For the curvature discrimination task, a sigmoid activation function was used to calculate the output categorical probability, which is expressed as

$${\hat{y}}_{i}={\rm {sigmoid}}({x}_{i})=\frac{1}{1+{{\rm {e}}}^{-{x}_{i}}},$$

(3)

where x is the neuronal input scaled from the measured current I:

$$x=\alpha (I-\beta ),$$

(4)

where α is a scaling factor and β is an offset (α = 0.18 nA⁻¹ and β = 210 nA in this work). A different sigmoid function was used to replace the volatile FD to construct a control RC system, and its expression is presented in the Supplementary Information.

In addition, the readout network was trained via the regularized logistic regression and the cost function (J) is expressed as

$$J=\frac{1}{m}\mathop{\sum }\limits_{i=1}^{m}\left[-{y}_{i}\,\log ({\hat{y}}_{i})-(1-{y}_{i})\log (1-{\hat{y}}_{i})\right]+\lambda \mathop{\sum }\limits_{j=1}^{n} \big|{w}_{j} \big|,$$

(5)

where m is the number of samples, y_i is the desired target, n represents the number of weights, and λ is the regularization parameter.
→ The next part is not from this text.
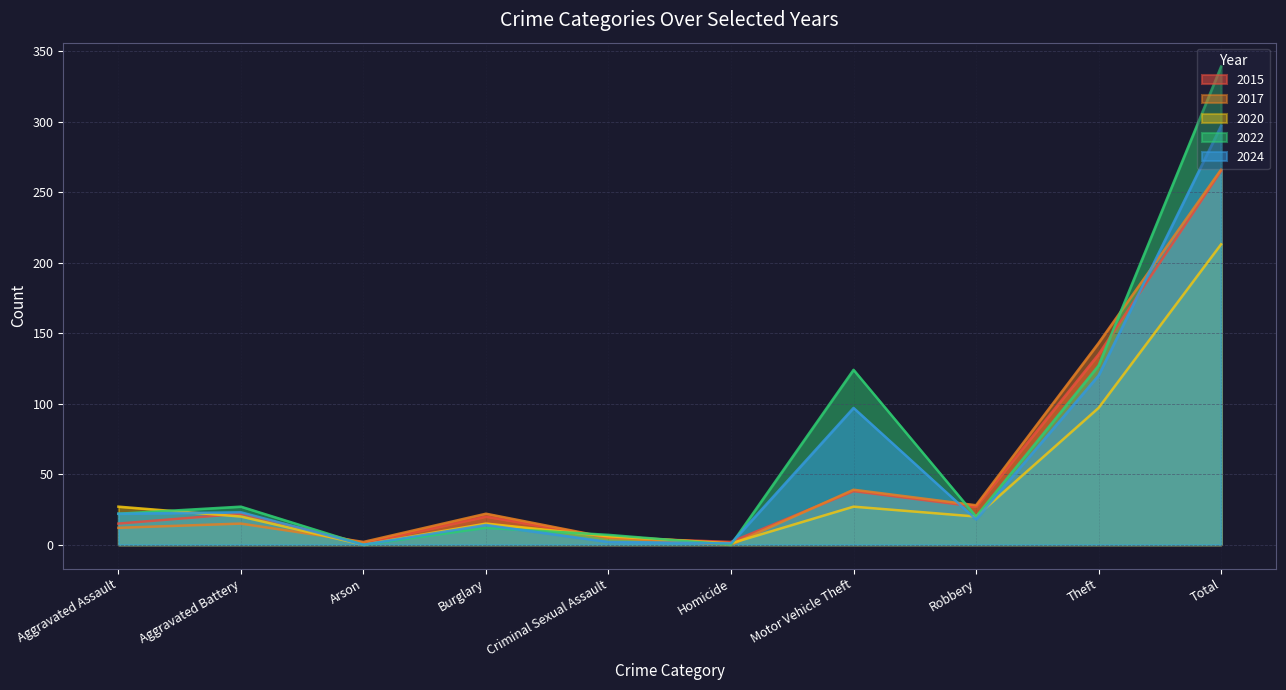

Which series has the widest spread of values?

2022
For the digit recognition task, a supervised learning algorithm, i.e., softmax regression, was used to fit the weights of the readout layer. A softmax function was used as the activation function of the readout network to calculate the probabilities corresponding to the different possible outputs, which are expressed as

$${\hat{y}}_{i}={\rm {softmax}}({z}_{i})=\frac{{e}^{{z}_{i}}}{{\sum }_{j=1}^{N}{e}^{{z}_{j}}},$$

(6)

where z_i is the original neuronal output, ŷ_i is the probability corresponding to z_i, and N is the total number of output neurons, i.e., the number of categories of classification. In the training process, the categorical cross-entropy loss function (L) was used, which is given by

$$L=-\mathop{\sum }\limits_{i=1}^{m}{y}_{i}\,\log ({\hat{y}}_{i}).$$

(7)

In the waveform classification and Hénon map prediction tasks, the linear regression was used to train the readout network with a least-squares method, which is expressed as

$${{{{{\bf{W}}}}}}={({{{{{{\bf{X}}}}}}}^{{\rm T}}{{{{{\bf{X}}}}}})}^{-1}{{{{{{\bf{X}}}}}}}^{{\rm T}}{{{{{\bf{Y}}}}}},$$

(8)

where W is the weight matrix of the readout network, X is the input matrix, and Y is the target matrix.